• **Supplied text**
6-hydroxydopamine lesions enhance progesterone-facilitated lordosis of rats and hamsters, independent of effects on motor behavior.

The Ventral Tegmental Area (VTA) is an important brain area for progesterone (P(4))'s effects to facilitate female sexual behavior of rodents. We investigated the importance of dopaminergic neurons in the VTA, and two dopaminergic projection sites, the Nucleus Accumbens (NAc), and Caudate Nucleus of the Striatum (CN), in modulating P(4)-facilitated sex and motor behavior. Ovariectomized (ovx) rats and hamsters, administered estradiol benzoate (10 microg) and P(4) (0, 50, 100, 200, or 500 microg), were tested for motor behavior in a chamber that automatically records horizontal beam breaks, and for sexual behavior in response to a sexually-experienced male. Animals were tested once a week until each P(4) dosage was received; animals then had bilateral 6-hydroxydopamine (6-OHDA) or sham lesions to the VTA, NAc, or CN and were re-tested at each P(4) dosage on subsequent weeks. Fixed brains were stained with cresyl violet and processed for dopamine transporter (DAT) immunoreactivity. The number of cresyl violet stained cells was significantly lower in all 6-OHDA infusion sites compared to non-6-OHDA infusion sites of rats and hamsters. Also, in rats, the number of DAT-immunoreactive neurons was lower in all 6-OHDA infusion sites compared to non-6-OHDA infusion sites. In rats, 6-OHDA but not sham, lesions to the VTA, NAc, or CN produced P(4)-dependent increases in lordosis quotients and resulted in modest increases in motor behavior. In hamsters, 6-OHDA, but not sham, lesions to the VTA, NAc, or CN produced P(4)-dependent increases in total lordosis durations and produced modest decreases in motor behavior. This suggests that the dopaminergic output neurons of midbrain VTA may play an important role in modulation of P(4)-facilitated sexual lordosis among rodents.

• **Listed records**
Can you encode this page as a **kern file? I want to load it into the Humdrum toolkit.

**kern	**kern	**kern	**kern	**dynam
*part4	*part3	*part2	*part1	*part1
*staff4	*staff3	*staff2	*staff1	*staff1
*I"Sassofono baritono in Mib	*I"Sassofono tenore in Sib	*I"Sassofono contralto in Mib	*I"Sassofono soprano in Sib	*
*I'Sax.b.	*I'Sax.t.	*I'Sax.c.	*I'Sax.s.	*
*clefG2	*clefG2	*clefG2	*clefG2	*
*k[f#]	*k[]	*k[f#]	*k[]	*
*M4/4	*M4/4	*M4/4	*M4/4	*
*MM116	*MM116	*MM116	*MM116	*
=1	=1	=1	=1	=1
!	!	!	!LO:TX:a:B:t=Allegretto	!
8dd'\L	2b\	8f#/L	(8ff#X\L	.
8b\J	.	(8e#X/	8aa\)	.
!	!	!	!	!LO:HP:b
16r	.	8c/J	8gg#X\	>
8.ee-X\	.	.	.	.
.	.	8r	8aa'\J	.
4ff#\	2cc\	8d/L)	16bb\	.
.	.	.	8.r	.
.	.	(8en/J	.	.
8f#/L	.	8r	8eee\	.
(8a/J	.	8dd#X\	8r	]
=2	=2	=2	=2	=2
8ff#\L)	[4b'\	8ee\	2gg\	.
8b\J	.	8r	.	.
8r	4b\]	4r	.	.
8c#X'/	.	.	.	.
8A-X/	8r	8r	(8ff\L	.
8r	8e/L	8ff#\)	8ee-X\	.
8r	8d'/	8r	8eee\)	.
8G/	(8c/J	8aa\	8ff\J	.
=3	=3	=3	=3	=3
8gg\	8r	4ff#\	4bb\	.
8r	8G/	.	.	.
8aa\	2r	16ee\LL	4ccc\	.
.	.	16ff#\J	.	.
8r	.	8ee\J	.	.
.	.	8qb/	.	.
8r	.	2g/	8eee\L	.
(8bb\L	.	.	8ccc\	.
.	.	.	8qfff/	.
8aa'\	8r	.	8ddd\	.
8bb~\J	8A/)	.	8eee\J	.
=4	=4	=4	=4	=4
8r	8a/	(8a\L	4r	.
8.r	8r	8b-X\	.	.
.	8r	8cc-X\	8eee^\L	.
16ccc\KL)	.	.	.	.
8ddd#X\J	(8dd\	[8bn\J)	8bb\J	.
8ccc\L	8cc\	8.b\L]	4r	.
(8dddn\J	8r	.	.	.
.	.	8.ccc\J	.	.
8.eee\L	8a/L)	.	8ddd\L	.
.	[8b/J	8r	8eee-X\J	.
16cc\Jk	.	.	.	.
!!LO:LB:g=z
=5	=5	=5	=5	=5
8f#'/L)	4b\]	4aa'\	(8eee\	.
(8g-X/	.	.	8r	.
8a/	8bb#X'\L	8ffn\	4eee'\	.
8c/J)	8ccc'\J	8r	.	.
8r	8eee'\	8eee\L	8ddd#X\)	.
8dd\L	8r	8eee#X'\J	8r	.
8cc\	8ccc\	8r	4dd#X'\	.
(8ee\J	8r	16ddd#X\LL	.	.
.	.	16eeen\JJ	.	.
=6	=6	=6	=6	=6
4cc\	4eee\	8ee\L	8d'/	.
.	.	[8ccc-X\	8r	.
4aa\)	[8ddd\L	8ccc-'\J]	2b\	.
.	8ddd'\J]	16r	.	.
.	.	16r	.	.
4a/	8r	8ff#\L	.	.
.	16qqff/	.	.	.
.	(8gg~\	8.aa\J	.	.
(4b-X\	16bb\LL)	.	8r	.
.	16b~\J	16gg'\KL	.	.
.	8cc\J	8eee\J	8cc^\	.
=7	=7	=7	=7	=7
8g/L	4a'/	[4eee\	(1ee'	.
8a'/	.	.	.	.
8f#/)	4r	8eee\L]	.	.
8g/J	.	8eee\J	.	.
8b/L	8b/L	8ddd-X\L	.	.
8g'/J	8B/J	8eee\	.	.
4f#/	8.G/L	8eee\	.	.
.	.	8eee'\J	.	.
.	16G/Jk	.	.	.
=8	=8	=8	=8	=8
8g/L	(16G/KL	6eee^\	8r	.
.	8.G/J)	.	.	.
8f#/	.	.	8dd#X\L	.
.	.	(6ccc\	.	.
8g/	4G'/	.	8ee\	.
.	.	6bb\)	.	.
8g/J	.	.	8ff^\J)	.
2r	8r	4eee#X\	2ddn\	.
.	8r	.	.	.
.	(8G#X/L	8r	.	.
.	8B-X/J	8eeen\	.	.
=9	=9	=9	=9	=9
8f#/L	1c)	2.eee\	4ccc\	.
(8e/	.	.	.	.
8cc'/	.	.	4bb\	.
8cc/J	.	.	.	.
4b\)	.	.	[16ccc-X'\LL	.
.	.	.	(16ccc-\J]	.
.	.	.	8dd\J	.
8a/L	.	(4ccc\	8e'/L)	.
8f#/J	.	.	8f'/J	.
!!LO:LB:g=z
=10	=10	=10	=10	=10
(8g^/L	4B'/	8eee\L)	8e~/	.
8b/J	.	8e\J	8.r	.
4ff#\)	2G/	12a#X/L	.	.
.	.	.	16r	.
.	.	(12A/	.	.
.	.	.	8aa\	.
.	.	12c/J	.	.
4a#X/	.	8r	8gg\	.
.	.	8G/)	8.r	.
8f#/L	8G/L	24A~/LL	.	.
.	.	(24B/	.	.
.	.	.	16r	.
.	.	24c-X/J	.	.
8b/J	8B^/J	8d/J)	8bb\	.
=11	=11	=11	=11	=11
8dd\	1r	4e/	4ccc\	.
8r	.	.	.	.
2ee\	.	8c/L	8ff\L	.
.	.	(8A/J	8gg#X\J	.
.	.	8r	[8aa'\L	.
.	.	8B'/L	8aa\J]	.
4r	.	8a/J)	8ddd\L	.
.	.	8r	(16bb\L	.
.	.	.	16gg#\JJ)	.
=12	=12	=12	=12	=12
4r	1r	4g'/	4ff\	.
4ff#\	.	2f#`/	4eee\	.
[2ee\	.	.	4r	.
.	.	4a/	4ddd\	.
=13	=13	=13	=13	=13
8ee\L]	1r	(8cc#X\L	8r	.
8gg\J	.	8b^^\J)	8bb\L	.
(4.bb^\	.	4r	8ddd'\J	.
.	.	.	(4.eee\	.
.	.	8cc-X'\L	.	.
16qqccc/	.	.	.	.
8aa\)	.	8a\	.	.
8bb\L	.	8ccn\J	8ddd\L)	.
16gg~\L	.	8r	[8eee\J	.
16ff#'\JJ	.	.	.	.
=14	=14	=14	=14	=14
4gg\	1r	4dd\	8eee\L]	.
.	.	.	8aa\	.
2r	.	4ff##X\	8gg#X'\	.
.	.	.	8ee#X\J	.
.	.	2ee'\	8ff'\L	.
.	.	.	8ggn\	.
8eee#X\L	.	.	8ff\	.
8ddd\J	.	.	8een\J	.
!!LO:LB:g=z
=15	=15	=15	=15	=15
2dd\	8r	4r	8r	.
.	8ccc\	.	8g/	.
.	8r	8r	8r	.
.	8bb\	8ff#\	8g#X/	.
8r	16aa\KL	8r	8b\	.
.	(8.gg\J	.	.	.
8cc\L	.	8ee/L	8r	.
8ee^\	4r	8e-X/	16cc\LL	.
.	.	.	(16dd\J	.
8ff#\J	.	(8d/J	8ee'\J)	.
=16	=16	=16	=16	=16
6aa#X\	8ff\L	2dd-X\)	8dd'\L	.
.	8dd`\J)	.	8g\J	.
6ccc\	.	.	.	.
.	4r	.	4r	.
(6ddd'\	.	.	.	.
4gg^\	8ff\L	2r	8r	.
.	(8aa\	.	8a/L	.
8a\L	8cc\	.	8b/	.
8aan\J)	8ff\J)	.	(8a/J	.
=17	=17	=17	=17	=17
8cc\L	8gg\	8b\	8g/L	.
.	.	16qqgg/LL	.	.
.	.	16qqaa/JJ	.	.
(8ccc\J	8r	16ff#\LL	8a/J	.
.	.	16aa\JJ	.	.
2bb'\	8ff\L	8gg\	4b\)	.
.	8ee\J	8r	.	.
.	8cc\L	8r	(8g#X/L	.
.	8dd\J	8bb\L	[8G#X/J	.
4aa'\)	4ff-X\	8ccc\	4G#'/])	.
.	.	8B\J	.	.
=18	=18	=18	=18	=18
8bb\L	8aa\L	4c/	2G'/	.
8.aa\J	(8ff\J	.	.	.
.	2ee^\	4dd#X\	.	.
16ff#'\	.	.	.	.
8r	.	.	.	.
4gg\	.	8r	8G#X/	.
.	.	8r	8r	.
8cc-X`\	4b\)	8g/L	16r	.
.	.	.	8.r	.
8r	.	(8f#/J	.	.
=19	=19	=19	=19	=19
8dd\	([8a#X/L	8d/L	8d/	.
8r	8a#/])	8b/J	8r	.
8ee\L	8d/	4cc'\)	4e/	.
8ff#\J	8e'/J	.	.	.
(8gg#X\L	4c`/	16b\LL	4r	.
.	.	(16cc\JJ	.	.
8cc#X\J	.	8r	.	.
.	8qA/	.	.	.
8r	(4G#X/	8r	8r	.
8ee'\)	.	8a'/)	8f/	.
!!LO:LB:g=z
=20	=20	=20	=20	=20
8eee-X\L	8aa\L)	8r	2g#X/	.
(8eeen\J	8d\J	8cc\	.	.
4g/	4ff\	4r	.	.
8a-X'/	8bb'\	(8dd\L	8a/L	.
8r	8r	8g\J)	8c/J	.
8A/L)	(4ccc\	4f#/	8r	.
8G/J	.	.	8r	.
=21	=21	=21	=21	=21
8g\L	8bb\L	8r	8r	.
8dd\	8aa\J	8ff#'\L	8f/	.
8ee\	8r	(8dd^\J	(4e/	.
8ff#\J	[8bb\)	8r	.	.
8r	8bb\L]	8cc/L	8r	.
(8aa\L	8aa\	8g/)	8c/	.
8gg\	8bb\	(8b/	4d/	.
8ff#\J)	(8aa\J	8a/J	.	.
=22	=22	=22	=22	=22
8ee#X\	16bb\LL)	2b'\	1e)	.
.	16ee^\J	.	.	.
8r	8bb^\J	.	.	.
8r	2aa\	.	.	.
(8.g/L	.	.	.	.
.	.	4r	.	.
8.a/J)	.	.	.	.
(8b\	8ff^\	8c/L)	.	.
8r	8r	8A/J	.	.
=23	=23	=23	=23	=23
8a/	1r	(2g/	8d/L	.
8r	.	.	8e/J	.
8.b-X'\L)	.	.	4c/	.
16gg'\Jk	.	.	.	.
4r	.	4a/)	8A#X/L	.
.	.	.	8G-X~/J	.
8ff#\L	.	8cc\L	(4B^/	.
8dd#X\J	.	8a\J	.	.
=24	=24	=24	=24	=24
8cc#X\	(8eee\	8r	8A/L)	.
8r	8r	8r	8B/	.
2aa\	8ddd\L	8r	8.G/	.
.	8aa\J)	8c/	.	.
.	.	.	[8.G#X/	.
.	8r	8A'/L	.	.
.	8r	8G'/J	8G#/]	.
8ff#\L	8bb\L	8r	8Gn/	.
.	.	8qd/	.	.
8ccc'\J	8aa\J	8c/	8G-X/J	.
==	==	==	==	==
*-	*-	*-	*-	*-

• **What you will do**
Rewrite the paragraph of the abstract above that begins "The Ventral Tegmental Area (VTA) is an important brain area" as a short bulleted list that keeps its main facts.

• **Solution for this problem**
- The VTA is important for progesterone (P4) to facilitate female sexual behavior in rodents. The study examined dopaminergic neurons in the VTA and in two of its projection sites, the Nucleus Accumbens (NAc) and the Caudate Nucleus of the Striatum (CN).
- Ovariectomized rats and hamsters received estradiol benzoate (10 µg) and P4 (0, 50, 100, 200, or 500 µg). They were tested for motor behavior (horizontal beam breaks) and for sexual behavior with a sexually experienced male.
- After weekly testing at every P4 dose, the animals received bilateral 6-OHDA or sham lesions to the VTA, NAc, or CN and were re-tested at each dose.
- Brains were stained with cresyl violet and processed for dopamine transporter (DAT) immunoreactivity. 6-OHDA sites had fewer cresyl violet stained cells in both species and fewer DAT-immunoreactive neurons in rats.
- In rats, 6-OHDA lesions, but not sham lesions, produced P4-dependent increases in lordosis quotients and modest increases in motor behavior.
- In hamsters, 6-OHDA lesions, but not sham lesions, produced P4-dependent increases in total lordosis durations and modest decreases in motor behavior.
- Conclusion: dopaminergic output neurons of the midbrain VTA may play an important role in modulating P4-facilitated lordosis in rodents.